Oysa, Gazi Mustafa Kemal Atatürk’ün daha Cumhuriyet’in ilk yıllarından itibaren, ülkeye demokratik bir yönetim biçimini yerleştirmeyi amaçladığı çok açıktır.

Örneğin, 1923 yılında, “Cumhuriyet düşünce serbestliği taraftarıdır. Samimi ve meşru olmak şartıyla her fikre hürmet ederiz. Her kanaat bizce muhteremdir. Yalnız muarızlarımızın insaflı olması lazımdır.” ifadesini kullanan Ulu Önder, 1924 yılında da “Türk Milletinin karakterine ve adetlerine en uygun idare, cumhuriyet idaresidir.” demiştir.

O büyük insanın bir de 1925 yılındaki şu sözlerini değerlendiriniz:

“Bugünkü hükümetimiz, devlet teşkilatımız doğrudan doğruya milletin kendi kendine, kendiliğinden yaptığı bir devlet teşkilatıdır ki, onun adı cumhuriyettir. Artık hükümet ile millet arasında mazideki ayrılık kalmamıştır. Hükümet millettir, millet hükümettir.
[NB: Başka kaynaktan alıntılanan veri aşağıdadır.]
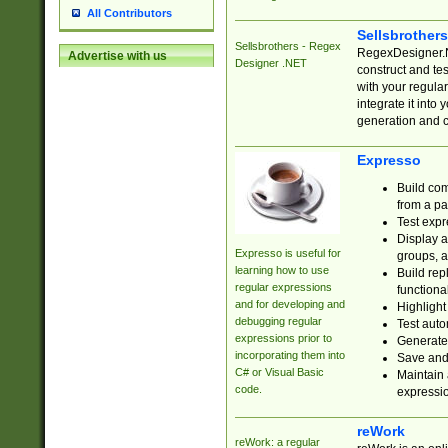
All Contributors
Sellsbrother
Sellsbrothers - Regex
RegexDesigner.NE
Advertise with us
Designer .NET
construct and t
with your regula
integrate it into
generation and 
Expresso
Build com
from a pa
Test expr
Display a
Expresso is useful for
groups, a
learning how to use
Build rep
regular expressions
functional
and for developing and
Highlight
debugging regular
Test auto
expressions prior to
Generate
incorporating them into
Save and 
C# or Visual Basic
Maintain 
code.
expressi
reWork
reWork: a regular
Hükümet ve hükümet mensupları, kendilerinin milletten ayrı olmadıklarını ve milletin efendi olduğunu anlamışlardır.”

1933 yılındaki “Cumhuriyet rejimi demek, demokrasi sistemiyle devlet şekli demektir” sözleri ise, Atatürk’ün gerçek niyetinin ve hedefinin demokratik bir yönetim olduğunu, kuşkuya yer bırakmayacak şekilde ortaya koyuyor.

Çok partili rejime geçme arzularını ve denemelerini de tarih yazıyor, hangi güçlükler nedeniyle gerçekleşmediğini de…

Bu bakımdan, Atatürk’ün “tam bağımsızlık” kadar “demokrasi” konusunda da son derece samimi olduğunu görmezden gelmek, yalnızca O’nun aziz hatırasına değil, tarihe karşı da haksızlıktır.

Cumhuriyetimizin 94. yıldönümünde, Büyük Önder’i ve dava arkadaşlarını, Cumhuriyet’e giden yolun taşlarını kanlarıyla, canlarıyla döşeyen tüm şehitlerimizi saygıyla, şükranla ve rahmetle anıyorum.